Colin listened quietly and then agreed that if Zaul was out of money, and possibly hurt but unwilling to go to the hospital, chances were good he’d return to the house in Costa Rica to rest, heal up, get whatever money he’d left there, and put together plan B since plan A had failed. I told him I was heading out in a few hours and that I’d be there tonight. We talked about Maria, her improvement, and he told me they were scheduling a follow-up surgery with Shelly to reduce some of the scar tissue. They had yet to tell Maria.
Before he hung up, I said, “Wonder if you’d do me a favor.”
“Sure.”
“You have any attorney friends in this part of the world?”
“You need one?”
“Maybe, but not for anything criminal. Least not yet.” I told Colin what I needed, or wanted, and when I finished, he was quiet a minute. Finally, he said, “Give me a few days.”
* * *
Sometime after 11:00 a.m., Isabella woke, shuffled out her door, climbed up into Paulo’s lap, and fell back asleep. A few minutes later, Paulina appeared. She didn’t look much better. Coffee only raised her eyelids to half-mast.

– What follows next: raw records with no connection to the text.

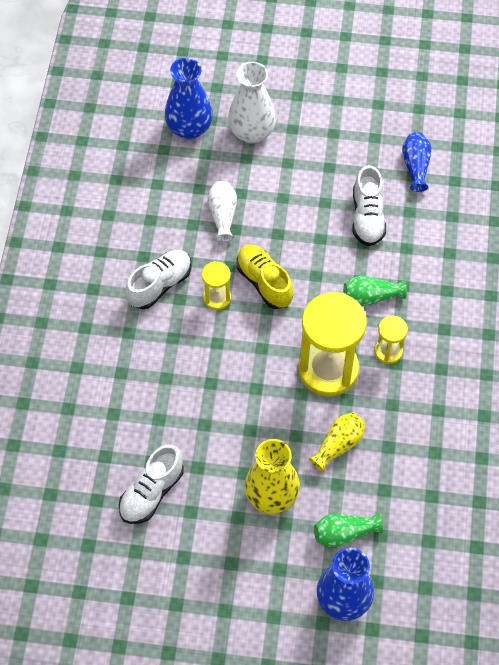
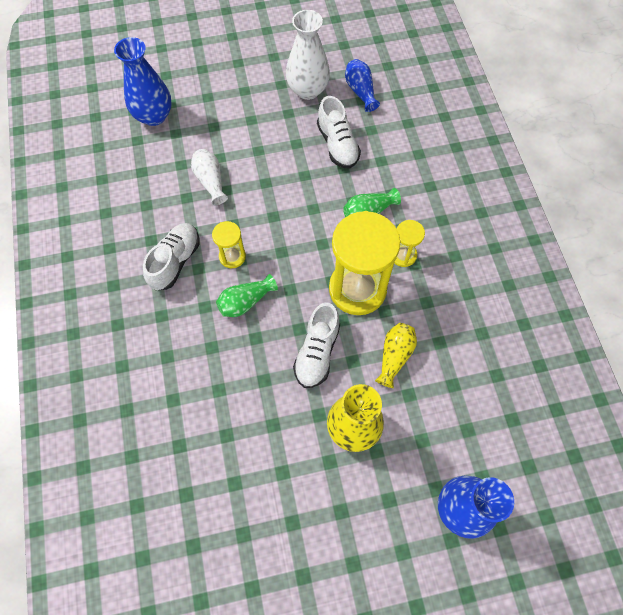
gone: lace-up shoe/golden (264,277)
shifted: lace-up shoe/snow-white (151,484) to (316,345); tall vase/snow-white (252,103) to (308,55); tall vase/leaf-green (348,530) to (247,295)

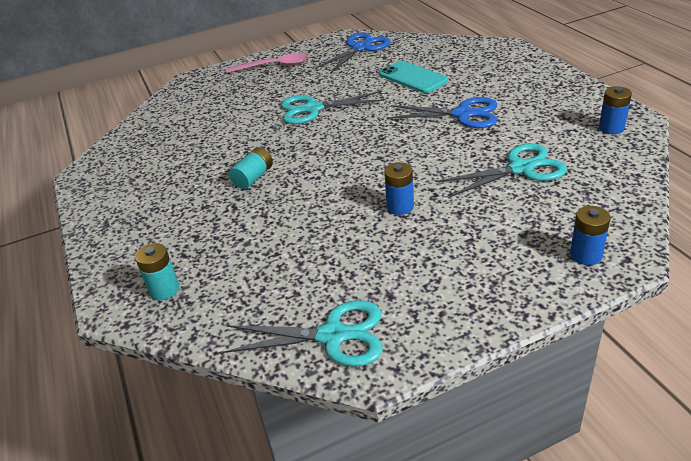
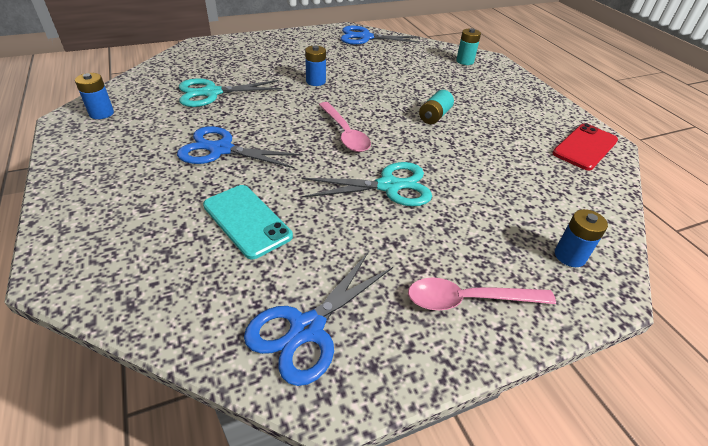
new: teaspoon/rosy (345,127); smartphone/red (585,147)
shifted: power cell/blue (590,235) to (581,238)
repainted: pair of scissors/turquoise (303,333) to pair of scissors/blue (380,35)

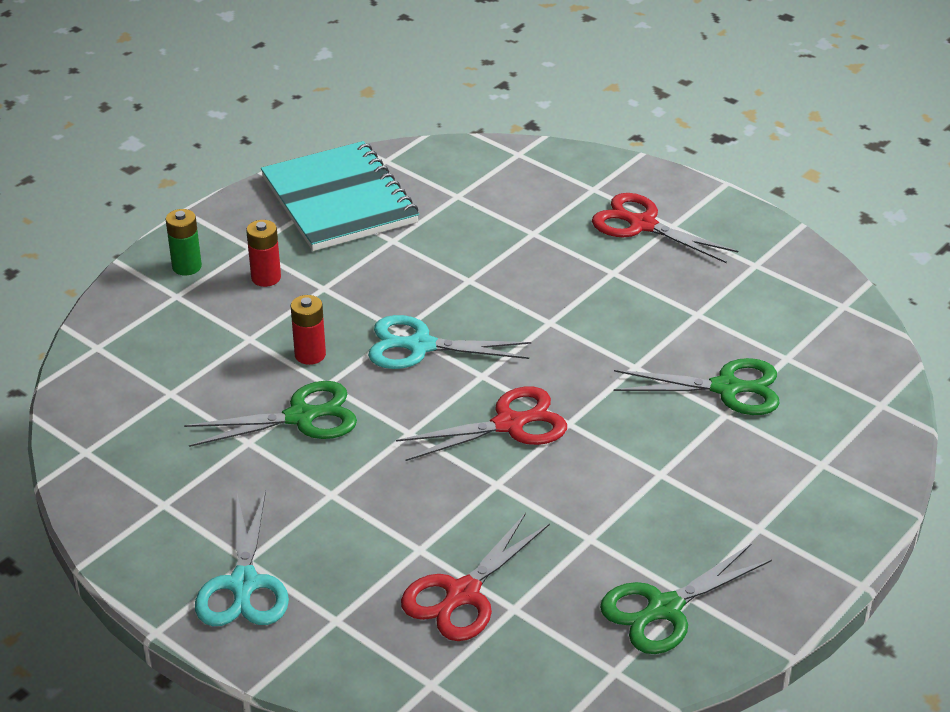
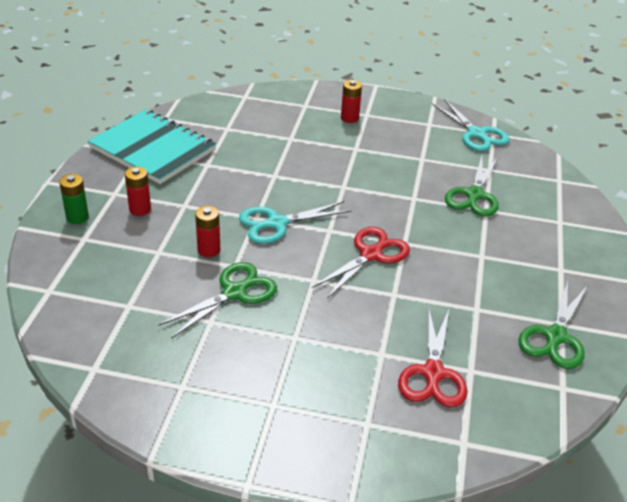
shifted: pair of scissors/turquoise (242,558) to (470,125)
swapped: pair of scissors/red (665,228) to power cell/red (351,101)
rotated: pair of scissors/leaf-green (697,386) = (472,186) 135 degrees clockwise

“I have an idea I’d like to run by you.”
She and Paulo looked at me agreeably. Isabella cracked open her eyes and stared at me with little interest. “I think Zaul may be returning to his parents’ house in Costa Rica. I need to check it out. If you’re not opposed, I’d like to show it to you. There’s a pool where maybe we could teach Isabella to swim, and there’s a beach with miles of sand in either direction.”